In the kinetic theory of gases, transport phenomena such as viscosity, thermal conduction and diffusion occur only in which thermodynamic state of a gas, and are these processes reversible or irreversible?

Introduction / Context:
Transport phenomena in gases and liquids, such as viscosity, heat conduction and mass diffusion, are central topics in kinetic theory, fluid mechanics and thermodynamics. They describe how momentum, energy and particles move through a medium when gradients exist. For example, viscosity relates to momentum transport between layers of fluid moving at different velocities, while thermal conduction involves heat flow from hotter regions to colder regions. This question asks about the thermodynamic state under which such transport phenomena occur and whether they are reversible or irreversible processes in nature.

Given Data / Assumptions:
• We are considering a gas exhibiting viscosity, heat conduction and diffusion. • Transport phenomena require gradients of velocity, temperature or concentration. • Equilibrium implies no macroscopic gradients and no net flows. • Irreversibility is associated with entropy production in real processes.

Concept / Approach:
In thermodynamic equilibrium, all macroscopic properties of a system such as temperature, pressure and composition are uniform in space and remain constant in time. There are no net flows of heat, mass or momentum, and therefore transport phenomena vanish at equilibrium. Transport phenomena arise only when the system is in a non equilibrium state where gradients exist, such as temperature differences or velocity shear. These processes tend to reduce the gradients and drive the system toward equilibrium. They are inherently irreversible because they involve entropy production; heat spontaneously flows from hot to cold, and mixed gases do not spontaneously unmix. Thus, transport phenomena occur only in non equilibrium conditions and are irreversible in the thermodynamic sense.

Step-by-Step Solution:
Step 1: Recall that in equilibrium, temperature, pressure and composition are uniform, so there are no driving forces for heat flow, diffusion or viscous momentum transfer. Step 2: Recognise that viscosity requires velocity gradients between fluid layers; thermal conduction requires temperature gradients; diffusion requires concentration gradients. Step 3: Understand that these gradients define non equilibrium states because different parts of the system have different properties. Step 4: Note that as transport phenomena act, they smooth out the gradients and move the system toward equilibrium. Step 5: Identify that these processes produce entropy, making them irreversible; they do not spontaneously reverse direction without external work. Step 6: Conclude that the correct description is non equilibrium state with irreversible processes.
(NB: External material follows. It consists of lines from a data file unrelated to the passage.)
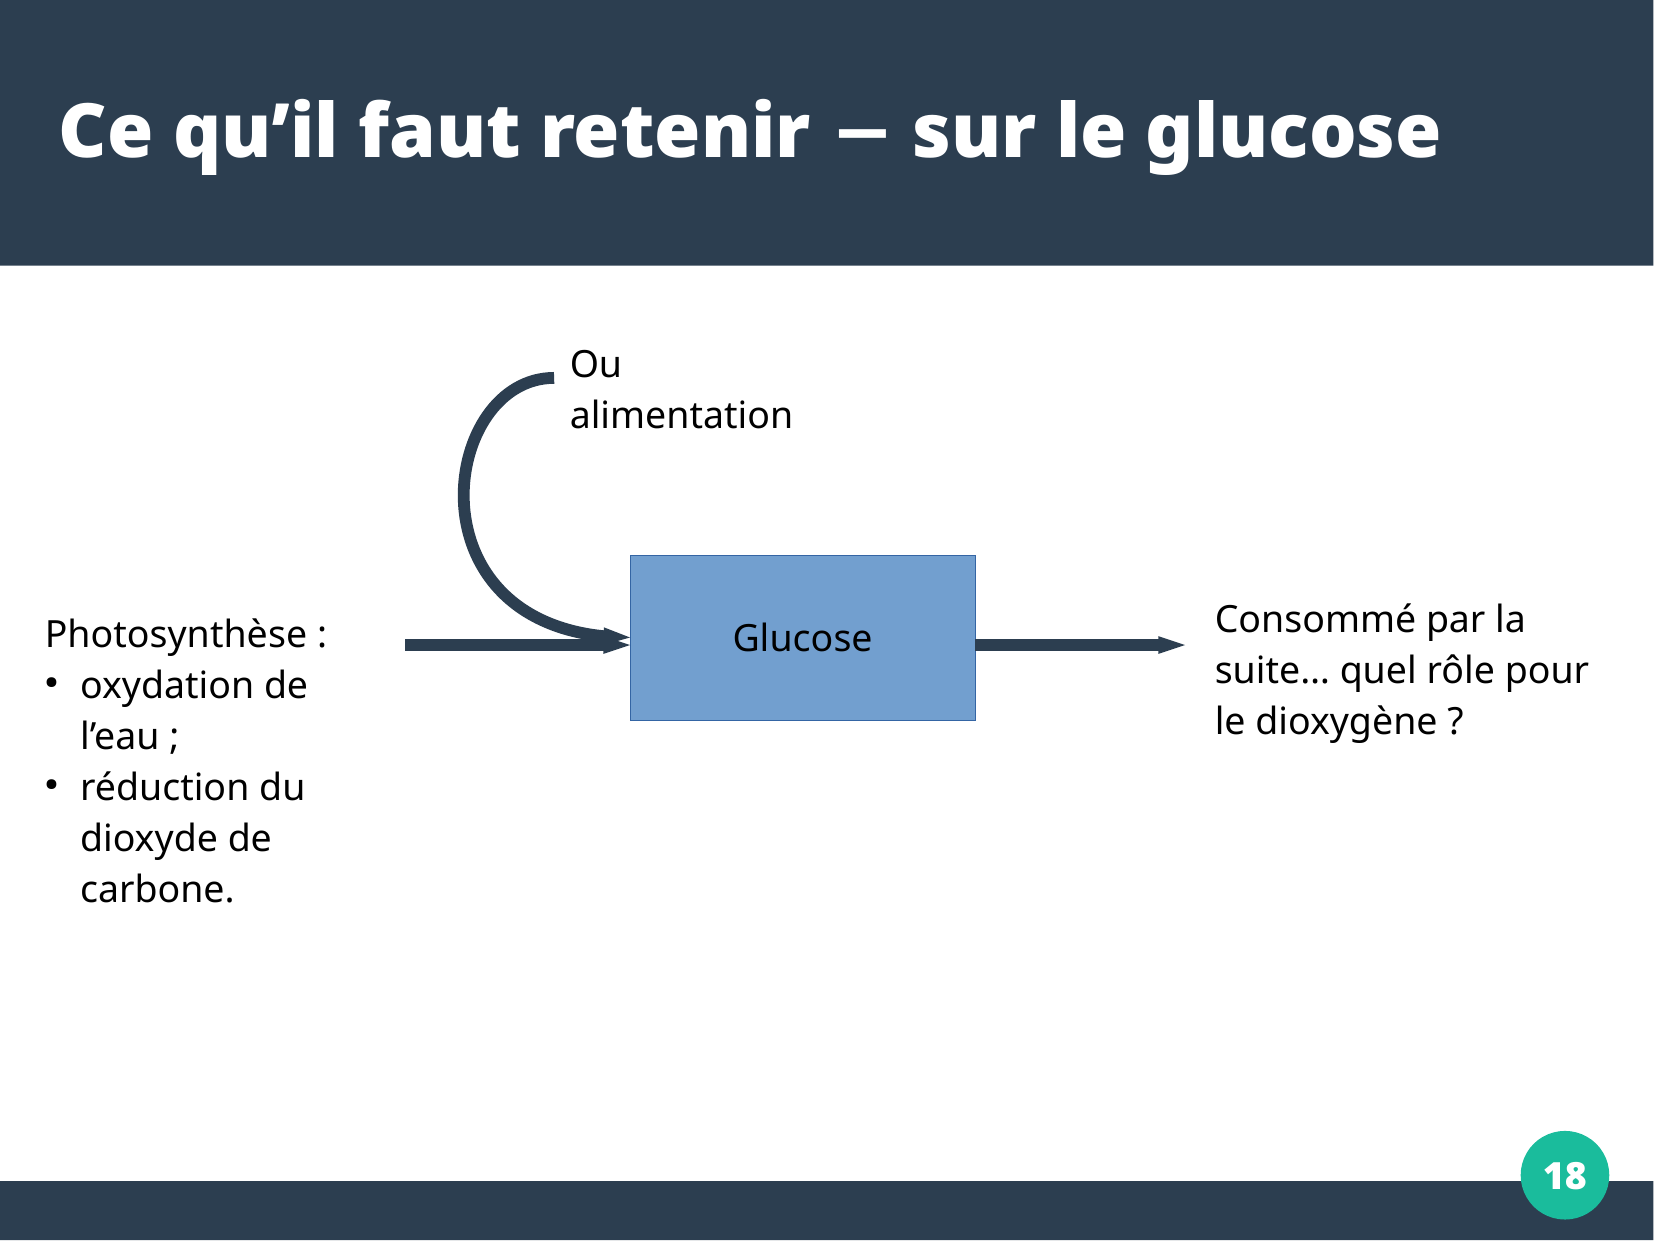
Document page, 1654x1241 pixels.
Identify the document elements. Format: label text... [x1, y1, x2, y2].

text_box Ou alimentation [555, 330, 871, 432]
text_box Photosynthèse : oxydation de l’eau ; réduction du dioxyde de carbone. [30, 600, 391, 876]
title Ce qu’il faut retenir − sur le glucose [59, 49, 1595, 207]
text_box Consommé par la suite… quel rôle pour le dioxygène ? [1200, 585, 1636, 774]
text_box Glucose [630, 555, 976, 721]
Verification / Alternative check:
Thermodynamics distinguishes between reversible and irreversible processes. Reversible processes are idealised, infinitely slow changes where the system passes through a continuous sequence of equilibrium states and produce no net entropy. Transport phenomena, however, are driven by finite gradients and involve finite rates of heat, mass and momentum transfer. These are textbook examples of irreversible processes that generate entropy. Kinetic theory also shows that collisions between molecules lead to relaxation toward equilibrium distributions, and the associated flows cannot be exactly reversed without detailed control of every microscopic motion. This theoretical context reinforces that transport phenomena occur in non equilibrium regimes and are irreversible.
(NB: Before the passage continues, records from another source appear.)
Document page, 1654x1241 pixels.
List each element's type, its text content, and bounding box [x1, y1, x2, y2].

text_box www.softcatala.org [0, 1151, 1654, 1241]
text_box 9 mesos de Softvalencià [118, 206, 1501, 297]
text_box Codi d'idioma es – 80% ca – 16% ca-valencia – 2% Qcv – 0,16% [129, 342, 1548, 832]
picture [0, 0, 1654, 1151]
Why Other Options Are Wrong:
Option B suggests that transport processes in non equilibrium states are reversible, which contradicts the fact that spontaneous transport increases entropy and cannot simply run backward without external intervention. Option C states that transport occurs in equilibrium states, which is incorrect because in equilibrium all net flows vanish. Option D combines equilibrium with reversible processes, but while reversible processes are indeed related to equilibrium paths, they do not describe actual transport phenomena like viscous flow, conduction and diffusion, which require non equilibrium conditions. Therefore, none of these alternatives correctly describes the nature of transport phenomena in gases.

Common Pitfalls:
Students sometimes confuse the idea that equations for transport coefficients may be derived assuming local equilibrium with the idea that transport itself happens at equilibrium. Local equilibrium means that small regions behave as if at equilibrium while overall gradients still exist. Another pitfall is to think that if a system eventually reaches equilibrium, the path it took must have been reversible, which is not true. Remember that real heat conduction, diffusion and viscous flow are always associated with entropy production and are inherently irreversible. They exist only when the system is out of equilibrium.

Final Answer:
The correct choice is Non equilibrium state, irreversible processes, because transport phenomena like viscosity, heat conduction and diffusion occur only when gradients are present in a non equilibrium gas, and they are intrinsically irreversible processes that generate entropy as the system relaxes toward equilibrium.